● Study material:
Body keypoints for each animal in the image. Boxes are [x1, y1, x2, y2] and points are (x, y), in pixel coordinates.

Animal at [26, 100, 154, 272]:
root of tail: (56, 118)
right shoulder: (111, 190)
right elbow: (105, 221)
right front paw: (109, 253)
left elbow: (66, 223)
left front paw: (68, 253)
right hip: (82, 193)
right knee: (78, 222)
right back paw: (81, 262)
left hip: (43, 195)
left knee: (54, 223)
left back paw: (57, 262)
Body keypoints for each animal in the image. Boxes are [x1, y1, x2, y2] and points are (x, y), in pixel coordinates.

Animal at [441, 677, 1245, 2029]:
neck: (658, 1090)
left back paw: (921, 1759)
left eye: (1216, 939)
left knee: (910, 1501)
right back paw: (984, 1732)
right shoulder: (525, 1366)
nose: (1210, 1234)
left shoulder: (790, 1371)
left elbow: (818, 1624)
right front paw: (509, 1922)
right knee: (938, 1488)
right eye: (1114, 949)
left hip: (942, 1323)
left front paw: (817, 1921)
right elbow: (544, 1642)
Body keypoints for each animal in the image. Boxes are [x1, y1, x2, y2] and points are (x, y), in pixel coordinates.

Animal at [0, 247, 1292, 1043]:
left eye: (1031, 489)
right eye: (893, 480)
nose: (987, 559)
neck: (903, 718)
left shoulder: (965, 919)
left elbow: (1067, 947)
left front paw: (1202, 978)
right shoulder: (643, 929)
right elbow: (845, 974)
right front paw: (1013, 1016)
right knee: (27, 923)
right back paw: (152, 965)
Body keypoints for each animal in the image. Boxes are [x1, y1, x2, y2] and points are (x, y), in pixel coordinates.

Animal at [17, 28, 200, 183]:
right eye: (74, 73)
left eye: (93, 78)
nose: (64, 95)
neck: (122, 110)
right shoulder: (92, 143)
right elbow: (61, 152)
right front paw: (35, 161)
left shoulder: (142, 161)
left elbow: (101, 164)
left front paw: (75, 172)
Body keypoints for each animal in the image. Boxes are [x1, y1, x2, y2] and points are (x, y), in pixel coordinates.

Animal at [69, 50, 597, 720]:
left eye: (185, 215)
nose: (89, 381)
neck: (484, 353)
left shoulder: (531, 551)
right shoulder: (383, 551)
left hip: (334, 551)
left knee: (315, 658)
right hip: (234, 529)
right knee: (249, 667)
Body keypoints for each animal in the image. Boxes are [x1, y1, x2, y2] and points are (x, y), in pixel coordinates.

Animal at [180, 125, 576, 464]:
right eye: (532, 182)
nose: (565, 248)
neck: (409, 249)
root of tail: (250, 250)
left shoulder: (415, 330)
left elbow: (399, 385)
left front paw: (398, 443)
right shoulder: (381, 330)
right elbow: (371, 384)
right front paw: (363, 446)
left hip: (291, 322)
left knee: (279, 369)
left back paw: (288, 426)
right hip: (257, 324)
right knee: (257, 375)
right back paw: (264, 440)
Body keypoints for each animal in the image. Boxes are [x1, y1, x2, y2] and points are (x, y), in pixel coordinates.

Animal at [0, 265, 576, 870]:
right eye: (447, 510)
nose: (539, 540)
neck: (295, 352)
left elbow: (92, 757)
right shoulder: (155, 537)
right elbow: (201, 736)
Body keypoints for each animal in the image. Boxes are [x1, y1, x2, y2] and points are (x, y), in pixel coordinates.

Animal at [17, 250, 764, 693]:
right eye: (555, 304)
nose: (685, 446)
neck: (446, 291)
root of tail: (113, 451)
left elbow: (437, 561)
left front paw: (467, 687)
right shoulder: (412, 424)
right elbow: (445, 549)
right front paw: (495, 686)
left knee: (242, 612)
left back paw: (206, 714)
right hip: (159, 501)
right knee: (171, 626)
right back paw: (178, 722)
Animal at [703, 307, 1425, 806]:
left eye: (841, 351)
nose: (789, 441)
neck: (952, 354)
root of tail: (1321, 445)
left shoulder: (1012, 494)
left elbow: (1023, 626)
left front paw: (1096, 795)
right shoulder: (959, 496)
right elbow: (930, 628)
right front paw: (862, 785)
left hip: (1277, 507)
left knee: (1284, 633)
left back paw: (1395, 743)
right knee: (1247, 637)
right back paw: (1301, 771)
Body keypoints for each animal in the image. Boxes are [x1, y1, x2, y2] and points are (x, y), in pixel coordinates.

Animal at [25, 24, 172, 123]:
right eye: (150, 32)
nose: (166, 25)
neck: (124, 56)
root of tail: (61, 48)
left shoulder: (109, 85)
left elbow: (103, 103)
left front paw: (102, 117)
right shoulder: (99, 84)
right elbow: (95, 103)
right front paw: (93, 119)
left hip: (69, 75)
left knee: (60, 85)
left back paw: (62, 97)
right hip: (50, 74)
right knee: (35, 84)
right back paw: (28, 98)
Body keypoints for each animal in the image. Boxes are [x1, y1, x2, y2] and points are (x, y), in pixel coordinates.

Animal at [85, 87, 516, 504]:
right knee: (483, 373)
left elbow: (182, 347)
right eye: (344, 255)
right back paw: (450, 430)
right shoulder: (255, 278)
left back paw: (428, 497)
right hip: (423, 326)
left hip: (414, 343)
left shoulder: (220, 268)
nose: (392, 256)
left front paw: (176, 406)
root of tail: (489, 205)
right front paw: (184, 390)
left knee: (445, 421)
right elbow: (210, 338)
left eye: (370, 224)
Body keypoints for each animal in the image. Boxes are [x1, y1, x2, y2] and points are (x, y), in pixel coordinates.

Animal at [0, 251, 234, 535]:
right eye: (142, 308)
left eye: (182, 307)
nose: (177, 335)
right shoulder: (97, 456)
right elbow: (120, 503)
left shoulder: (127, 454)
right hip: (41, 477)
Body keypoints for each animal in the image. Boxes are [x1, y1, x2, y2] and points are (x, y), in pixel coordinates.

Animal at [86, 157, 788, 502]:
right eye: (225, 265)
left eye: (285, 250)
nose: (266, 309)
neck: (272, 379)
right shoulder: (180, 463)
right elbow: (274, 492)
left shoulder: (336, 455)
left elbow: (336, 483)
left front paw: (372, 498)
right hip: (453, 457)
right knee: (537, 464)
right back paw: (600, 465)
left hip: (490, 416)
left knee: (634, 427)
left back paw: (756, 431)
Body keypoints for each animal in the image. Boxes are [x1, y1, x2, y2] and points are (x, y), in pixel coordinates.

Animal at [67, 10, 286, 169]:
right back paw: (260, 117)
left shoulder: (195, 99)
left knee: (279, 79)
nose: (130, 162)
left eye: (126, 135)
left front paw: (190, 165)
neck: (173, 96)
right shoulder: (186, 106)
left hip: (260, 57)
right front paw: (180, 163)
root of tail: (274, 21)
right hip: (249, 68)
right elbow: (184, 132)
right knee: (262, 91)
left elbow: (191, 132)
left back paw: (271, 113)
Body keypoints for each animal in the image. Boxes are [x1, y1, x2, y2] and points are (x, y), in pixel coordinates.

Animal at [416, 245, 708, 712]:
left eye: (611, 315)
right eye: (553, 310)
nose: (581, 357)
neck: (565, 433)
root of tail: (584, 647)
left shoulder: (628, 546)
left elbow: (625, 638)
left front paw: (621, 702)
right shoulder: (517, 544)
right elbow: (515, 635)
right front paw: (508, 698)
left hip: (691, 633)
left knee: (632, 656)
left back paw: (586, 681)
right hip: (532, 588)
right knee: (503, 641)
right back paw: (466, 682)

● To do: All entries are to be reproduced verbatim, with none omitted.

● Response to the task:
Body keypoints for each animal in the image. Boxes are [x1, y1, x2, y2] and points are (x, y), in pixel coordinates.

Animal at [26, 100, 154, 272]:
root of tail: (56, 118)
right shoulder: (111, 190)
right elbow: (105, 221)
right front paw: (109, 253)
left elbow: (66, 223)
left front paw: (68, 253)
right hip: (82, 193)
right knee: (78, 222)
right back paw: (81, 262)
left hip: (43, 195)
left knee: (54, 223)
left back paw: (57, 262)
Body keypoints for each animal in the image. Boxes are [x1, y1, x2, y2] and points are (x, y), in pixel coordinates.

Animal at [441, 677, 1245, 2029]:
neck: (658, 1090)
left back paw: (921, 1759)
left eye: (1216, 939)
left knee: (910, 1501)
right back paw: (984, 1732)
right shoulder: (525, 1366)
nose: (1210, 1234)
left shoulder: (790, 1371)
left elbow: (818, 1624)
right front paw: (509, 1922)
right knee: (938, 1488)
right eye: (1114, 949)
left hip: (942, 1323)
left front paw: (817, 1921)
right elbow: (544, 1642)
Body keypoints for each animal in the image. Boxes are [x1, y1, x2, y2] and points are (x, y), in pixel coordinates.

Animal at [0, 247, 1292, 1043]:
left eye: (1031, 489)
right eye: (893, 480)
nose: (987, 559)
neck: (903, 718)
left shoulder: (965, 919)
left elbow: (1067, 947)
left front paw: (1202, 978)
right shoulder: (643, 929)
right elbow: (845, 974)
right front paw: (1013, 1016)
right knee: (27, 923)
right back paw: (152, 965)
Body keypoints for each animal in the image. Boxes are [x1, y1, x2, y2] and points are (x, y), in pixel coordinates.

Animal at [17, 28, 200, 183]:
right eye: (74, 73)
left eye: (93, 78)
nose: (64, 95)
neck: (122, 110)
right shoulder: (92, 143)
right elbow: (61, 152)
right front paw: (35, 161)
left shoulder: (142, 161)
left elbow: (101, 164)
left front paw: (75, 172)
Body keypoints for each animal in the image. Boxes are [x1, y1, x2, y2] and points are (x, y), in pixel coordinates.

Animal at [69, 50, 597, 720]:
left eye: (185, 215)
nose: (89, 381)
neck: (484, 353)
left shoulder: (531, 551)
right shoulder: (383, 551)
left hip: (334, 551)
left knee: (315, 658)
right hip: (234, 529)
right knee: (249, 667)
Body keypoints for each animal in the image. Boxes are [x1, y1, x2, y2] and points are (x, y), in pixel coordinates.

Animal at [180, 125, 576, 464]:
right eye: (532, 182)
nose: (565, 248)
neck: (409, 249)
root of tail: (250, 250)
left shoulder: (415, 330)
left elbow: (399, 385)
left front paw: (398, 443)
right shoulder: (381, 330)
right elbow: (371, 384)
right front paw: (363, 446)
left hip: (291, 322)
left knee: (279, 369)
left back paw: (288, 426)
right hip: (257, 324)
right knee: (257, 375)
right back paw: (264, 440)
Body keypoints for each animal in the image. Boxes are [x1, y1, x2, y2] and points are (x, y), in pixel coordinates.

Animal at [0, 265, 576, 870]:
right eye: (447, 510)
nose: (539, 540)
neck: (295, 352)
left elbow: (92, 757)
right shoulder: (155, 537)
right elbow: (201, 736)
Body keypoints for each animal in the image. Boxes are [x1, y1, x2, y2] and points are (x, y), in pixel coordinates.

Animal at [17, 250, 764, 693]:
right eye: (555, 304)
nose: (685, 446)
neck: (446, 291)
root of tail: (113, 451)
left elbow: (437, 561)
left front paw: (467, 687)
right shoulder: (412, 424)
right elbow: (445, 549)
right front paw: (495, 686)
left knee: (242, 612)
left back paw: (206, 714)
right hip: (159, 501)
right knee: (171, 626)
right back paw: (178, 722)
Animal at [703, 307, 1425, 806]:
left eye: (841, 351)
nose: (789, 441)
neck: (952, 354)
root of tail: (1321, 445)
left shoulder: (1012, 494)
left elbow: (1023, 626)
left front paw: (1096, 795)
right shoulder: (959, 496)
right elbow: (930, 628)
right front paw: (862, 785)
left hip: (1277, 507)
left knee: (1284, 633)
left back paw: (1395, 743)
right knee: (1247, 637)
right back paw: (1301, 771)
Body keypoints for each animal in the image. Boxes are [x1, y1, x2, y2] and points are (x, y), in pixel coordinates.

Animal at [25, 24, 172, 123]:
right eye: (150, 32)
nose: (166, 25)
neck: (124, 56)
root of tail: (61, 48)
left shoulder: (109, 85)
left elbow: (103, 103)
left front paw: (102, 117)
right shoulder: (99, 84)
right elbow: (95, 103)
right front paw: (93, 119)
left hip: (69, 75)
left knee: (60, 85)
left back paw: (62, 97)
right hip: (50, 74)
right knee: (35, 84)
right back paw: (28, 98)
Body keypoints for each animal in the image. Boxes are [x1, y1, x2, y2] and points are (x, y), in pixel coordinates.

Animal at [85, 87, 516, 504]:
right knee: (483, 373)
left elbow: (182, 347)
right eye: (344, 255)
right back paw: (450, 430)
right shoulder: (255, 278)
left back paw: (428, 497)
right hip: (423, 326)
left hip: (414, 343)
left shoulder: (220, 268)
nose: (392, 256)
left front paw: (176, 406)
root of tail: (489, 205)
right front paw: (184, 390)
left knee: (445, 421)
right elbow: (210, 338)
left eye: (370, 224)
Body keypoints for each animal in the image. Boxes are [x1, y1, x2, y2] and points are (x, y), in pixel coordinates.

Animal at [0, 251, 234, 535]:
right eye: (142, 308)
left eye: (182, 307)
nose: (177, 335)
right shoulder: (97, 456)
right elbow: (120, 503)
left shoulder: (127, 454)
right hip: (41, 477)
Body keypoints for each animal in the image. Boxes are [x1, y1, x2, y2] and points are (x, y), in pixel coordinates.

Animal at [86, 157, 788, 502]:
right eye: (225, 265)
left eye: (285, 250)
nose: (266, 309)
neck: (272, 379)
right shoulder: (180, 463)
right elbow: (274, 492)
left shoulder: (336, 455)
left elbow: (336, 483)
left front paw: (372, 498)
right hip: (453, 457)
right knee: (537, 464)
right back paw: (600, 465)
left hip: (490, 416)
left knee: (634, 427)
left back paw: (756, 431)
Body keypoints for each animal in the image. Boxes are [x1, y1, x2, y2] and points are (x, y), in pixel coordinates.

Animal at [67, 10, 286, 169]:
right back paw: (260, 117)
left shoulder: (195, 99)
left knee: (279, 79)
nose: (130, 162)
left eye: (126, 135)
left front paw: (190, 165)
neck: (173, 96)
right shoulder: (186, 106)
left hip: (260, 57)
right front paw: (180, 163)
root of tail: (274, 21)
right hip: (249, 68)
right elbow: (184, 132)
right knee: (262, 91)
left elbow: (191, 132)
left back paw: (271, 113)
Body keypoints for each animal in the image. Boxes are [x1, y1, x2, y2] and points are (x, y), in pixel coordinates.

Animal at [416, 245, 708, 712]:
left eye: (611, 315)
right eye: (553, 310)
nose: (581, 357)
neck: (565, 433)
root of tail: (584, 647)
left shoulder: (628, 546)
left elbow: (625, 638)
left front paw: (621, 702)
right shoulder: (517, 544)
right elbow: (515, 635)
right front paw: (508, 698)
left hip: (691, 633)
left knee: (632, 656)
left back paw: (586, 681)
right hip: (532, 588)
right knee: (503, 641)
right back paw: (466, 682)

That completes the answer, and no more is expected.